--- Source passage ---
Published in 2004 in the 4th year of the Palestinian terror war against the Israeli population, known by the terrorists as the Al Aqsa Intifada.

This digest edited and put together by Ron Rosenbaum, author of the momentous Explaining Hitler (text only) by R. Rosenbaum, brings together essays by key thinkers and writers on the topic of the New Antisemitism and anti-Israel hate.

Some very palpable observations by the writers here make this essential reading for those concerned about the newest form of the oldest hatred.
In his article in The New Yorker article entitled 'Behind Mubarak' , Jeffrey Goldberg cites an example of Islamic admiration for and determination to emulate Adolf Hitler. A columnist in a 'moderate' Cairo newspaper wrote 'Thanks to Hitler of blessed memory, who on behalf of the Palestinians took revenge in advance on the most vile criminals on the face of the earth...WE do have a complaint against him [Hitler] for his revenge was not enough'.

In his essay 'Something has Changed' Paul Berman refers to the Judeophobic Portuguese novelist Jose Scaemango who claimed when he victed Ramallah in 2002 to observe the Israeli siege of arch terrorist Yasser Arafat's terror compound in Ramallah, referred to this siege as 'a crime comparable to Auschwitz'. The only thing comparable to Auschwitz was the bloody campaign of terrorist atrocities - mainly homicide bombings killinmg hundreds of Israeli men, women and children (they made no boned about the fact of especially targeting children) that led to Israel besieging Arafat in the beginning.
---
# [Prompt 1]
Answer these questions from the review:
(a) Who edited the digest?
(b) What is the title of Jeffrey Goldberg's article in The New Yorker?
(c) What is the title of Paul Berman's essay?
The review and the dataset entries that come next are unrelated.
--- Given records ---
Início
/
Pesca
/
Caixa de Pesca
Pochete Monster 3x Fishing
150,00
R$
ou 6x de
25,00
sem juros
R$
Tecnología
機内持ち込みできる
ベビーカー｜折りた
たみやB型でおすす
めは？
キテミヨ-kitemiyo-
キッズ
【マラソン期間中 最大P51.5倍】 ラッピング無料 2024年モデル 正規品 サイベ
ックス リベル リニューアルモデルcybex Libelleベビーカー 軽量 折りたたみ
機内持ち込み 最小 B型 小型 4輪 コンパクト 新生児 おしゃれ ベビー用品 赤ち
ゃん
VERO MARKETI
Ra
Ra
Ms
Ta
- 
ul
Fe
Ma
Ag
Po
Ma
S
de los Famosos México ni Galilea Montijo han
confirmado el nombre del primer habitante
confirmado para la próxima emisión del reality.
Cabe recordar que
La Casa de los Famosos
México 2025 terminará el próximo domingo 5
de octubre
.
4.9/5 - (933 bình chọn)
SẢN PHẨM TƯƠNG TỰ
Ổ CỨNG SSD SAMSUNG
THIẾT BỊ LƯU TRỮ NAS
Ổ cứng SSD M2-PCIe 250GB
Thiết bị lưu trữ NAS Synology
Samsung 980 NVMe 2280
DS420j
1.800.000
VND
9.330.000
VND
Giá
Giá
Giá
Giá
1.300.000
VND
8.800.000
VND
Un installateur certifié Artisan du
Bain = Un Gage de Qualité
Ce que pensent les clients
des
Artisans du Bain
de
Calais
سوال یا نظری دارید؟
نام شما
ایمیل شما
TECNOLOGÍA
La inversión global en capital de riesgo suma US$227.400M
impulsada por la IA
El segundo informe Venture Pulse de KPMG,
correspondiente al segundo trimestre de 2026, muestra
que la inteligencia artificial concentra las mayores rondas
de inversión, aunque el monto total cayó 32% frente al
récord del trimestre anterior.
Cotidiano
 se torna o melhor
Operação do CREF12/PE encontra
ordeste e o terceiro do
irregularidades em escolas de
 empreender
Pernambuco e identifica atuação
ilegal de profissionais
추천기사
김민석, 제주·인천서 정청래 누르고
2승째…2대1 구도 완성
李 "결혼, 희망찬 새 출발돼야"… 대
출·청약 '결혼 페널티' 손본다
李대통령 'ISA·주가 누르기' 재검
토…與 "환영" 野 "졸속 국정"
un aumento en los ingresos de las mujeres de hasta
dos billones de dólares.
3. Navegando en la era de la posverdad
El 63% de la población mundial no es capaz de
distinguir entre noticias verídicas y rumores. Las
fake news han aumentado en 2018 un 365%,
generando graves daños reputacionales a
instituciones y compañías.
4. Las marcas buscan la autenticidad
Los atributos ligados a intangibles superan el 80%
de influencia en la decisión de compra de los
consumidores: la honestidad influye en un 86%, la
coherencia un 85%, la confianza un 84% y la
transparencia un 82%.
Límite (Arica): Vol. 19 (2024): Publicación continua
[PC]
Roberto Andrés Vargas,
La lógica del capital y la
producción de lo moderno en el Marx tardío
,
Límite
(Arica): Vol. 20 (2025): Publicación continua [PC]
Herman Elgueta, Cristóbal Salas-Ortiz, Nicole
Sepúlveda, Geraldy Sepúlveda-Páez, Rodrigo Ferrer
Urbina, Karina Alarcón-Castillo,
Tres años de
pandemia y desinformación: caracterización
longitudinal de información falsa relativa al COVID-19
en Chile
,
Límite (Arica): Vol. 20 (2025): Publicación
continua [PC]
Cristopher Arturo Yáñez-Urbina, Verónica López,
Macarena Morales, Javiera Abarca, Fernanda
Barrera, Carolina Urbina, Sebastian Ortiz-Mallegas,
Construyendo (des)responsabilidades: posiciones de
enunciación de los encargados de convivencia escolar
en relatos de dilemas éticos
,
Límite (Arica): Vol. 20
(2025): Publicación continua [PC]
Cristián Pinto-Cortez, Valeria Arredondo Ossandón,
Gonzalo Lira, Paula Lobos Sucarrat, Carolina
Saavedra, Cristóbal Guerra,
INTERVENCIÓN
---
# [Prompt 2]
Return the dataset entries unchanged, from their first line through the line containing "La Casa de los Famosos".

# [Written response 1]
(a) Ron Rosenbaum
(b) 'Behind Mubarak'
(c) 'Something has Changed'

# [Written response 2]
Início
/
Pesca
/
Caixa de Pesca
Pochete Monster 3x Fishing
150,00
R$
ou 6x de
25,00
sem juros
R$
Tecnología
機内持ち込みできる
ベビーカー｜折りた
たみやB型でおすす
めは？
キテミヨ-kitemiyo-
キッズ
【マラソン期間中 最大P51.5倍】 ラッピング無料 2024年モデル 正規品 サイベ
ックス リベル リニューアルモデルcybex Libelleベビーカー 軽量 折りたたみ
機内持ち込み 最小 B型 小型 4輪 コンパクト 新生児 おしゃれ ベビー用品 赤ち
ゃん
VERO MARKETI
Ra
Ra
Ms
Ta
- 
ul
Fe
Ma
Ag
Po
Ma
S
de los Famosos México ni Galilea Montijo han
confirmado el nombre del primer habitante
confirmado para la próxima emisión del reality.
Cabe recordar que
La Casa de los Famosos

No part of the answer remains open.